O futuro da América Latina e do Caribe está ligado ao estabelecimento de vínculos que estimulem uma maior cooperação com o Sul Global e também precisam abandonar a atual célebre inserção internacional por meio de vantagens comparativas estáticas.
O intercâmbio técnico e científico-tecnológico com países de nível similar de desenvolvimento deve ser utilizado como alavanca para avançar em um modelo alternativo de política econômica, tanto no nível doméstico quanto no regional. Este grande salto não pode ter lugar sem um tipo de integração que recobre a direção que o MERCOSUL e a UNASUL souberam traçar como blocos que aspiravam a criar, com suas luzes e sombras, um caminho de maior autonomia e possibilidade de ação.
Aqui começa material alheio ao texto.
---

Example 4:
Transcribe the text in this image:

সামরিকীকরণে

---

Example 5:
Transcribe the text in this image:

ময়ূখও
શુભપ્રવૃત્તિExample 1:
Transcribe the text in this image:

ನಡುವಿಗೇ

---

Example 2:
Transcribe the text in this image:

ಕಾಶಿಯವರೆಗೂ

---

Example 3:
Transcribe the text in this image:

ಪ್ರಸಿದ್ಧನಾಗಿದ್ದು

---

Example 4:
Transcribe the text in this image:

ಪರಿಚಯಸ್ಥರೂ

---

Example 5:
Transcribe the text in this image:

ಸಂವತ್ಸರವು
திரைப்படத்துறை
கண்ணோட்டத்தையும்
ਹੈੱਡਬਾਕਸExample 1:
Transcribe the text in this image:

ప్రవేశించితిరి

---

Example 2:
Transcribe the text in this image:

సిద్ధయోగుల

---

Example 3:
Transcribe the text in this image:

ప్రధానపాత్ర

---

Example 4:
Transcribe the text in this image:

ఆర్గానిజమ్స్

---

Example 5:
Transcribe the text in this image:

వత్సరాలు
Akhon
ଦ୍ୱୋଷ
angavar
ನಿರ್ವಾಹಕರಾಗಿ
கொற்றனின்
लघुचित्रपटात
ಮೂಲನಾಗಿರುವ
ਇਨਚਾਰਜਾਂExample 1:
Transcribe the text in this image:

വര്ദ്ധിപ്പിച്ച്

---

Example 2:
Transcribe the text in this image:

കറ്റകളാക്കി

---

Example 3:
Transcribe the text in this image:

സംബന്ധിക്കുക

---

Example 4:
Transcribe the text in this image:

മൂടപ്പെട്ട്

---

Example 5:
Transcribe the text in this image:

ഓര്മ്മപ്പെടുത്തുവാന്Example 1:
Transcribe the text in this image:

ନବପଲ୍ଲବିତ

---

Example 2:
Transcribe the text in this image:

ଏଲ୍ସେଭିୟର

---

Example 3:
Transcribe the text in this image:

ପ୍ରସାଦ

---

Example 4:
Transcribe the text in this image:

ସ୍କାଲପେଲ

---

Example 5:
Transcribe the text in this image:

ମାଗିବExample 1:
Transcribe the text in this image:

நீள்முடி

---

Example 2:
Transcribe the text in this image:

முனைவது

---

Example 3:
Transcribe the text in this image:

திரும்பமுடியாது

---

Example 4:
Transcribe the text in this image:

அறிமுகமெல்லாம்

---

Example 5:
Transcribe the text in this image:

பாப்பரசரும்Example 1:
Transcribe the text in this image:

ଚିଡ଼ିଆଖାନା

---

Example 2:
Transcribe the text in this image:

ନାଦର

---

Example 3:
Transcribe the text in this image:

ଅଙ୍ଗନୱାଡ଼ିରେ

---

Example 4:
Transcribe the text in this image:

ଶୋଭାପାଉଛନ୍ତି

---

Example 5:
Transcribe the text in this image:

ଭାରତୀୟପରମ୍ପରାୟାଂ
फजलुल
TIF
A escala da maioria dos países da América Latina e do Caribe os impede de se sentar para negociar condições frente a gigantes como a China, e é por isso que é necessário apostar em uma tomada de partido conjunta que possa extrair possibilidades de desenvolvimento tangíveis para a região [4].
Nesse plano, devem estar presentes três dimensões da defesa da integridade latino-americana, hoje em disputa e em condições de vulnerabilidade em um contexto de instabilidade mundial, tais como: soberania política, soberania sobre seus recursos naturais e prosperidade material dos povos.
Bianco, C.; Bittencourt, G.; Dussel Peters, E.; Bazque, H.; Sarti, F.; y Doneschi, A. (2012). “La transnacionalización en el mundo, en China y en América Latina”, en Bittencourt, Gustavo (coordinador): El impacto de China en América Latina: comercio e inversiones, Red Mercosur de Investigaciones Económicas, Serie Red Mercosur #20, Montevidéu, fevereiro de 2012.
CEPAL (2010). “La República Popular China y América Latina y el Caribe: hacia una relación estratégica”, Santiago do Chile.
(2015). “América Latina y el Caribe y China. Hacia una nueva era de cooperación económica”, Santiago do Chile.
(2018). “Explorando nuevos espacios de cooperación entre América Latina y el Caribe y China”, Santiago do Chile.
Observatório América Latina – Ásia Pacífico (2015). “Crisis Global, respuestas nacionales. La Gran Recesión en América Latina y Asia Pacífico”.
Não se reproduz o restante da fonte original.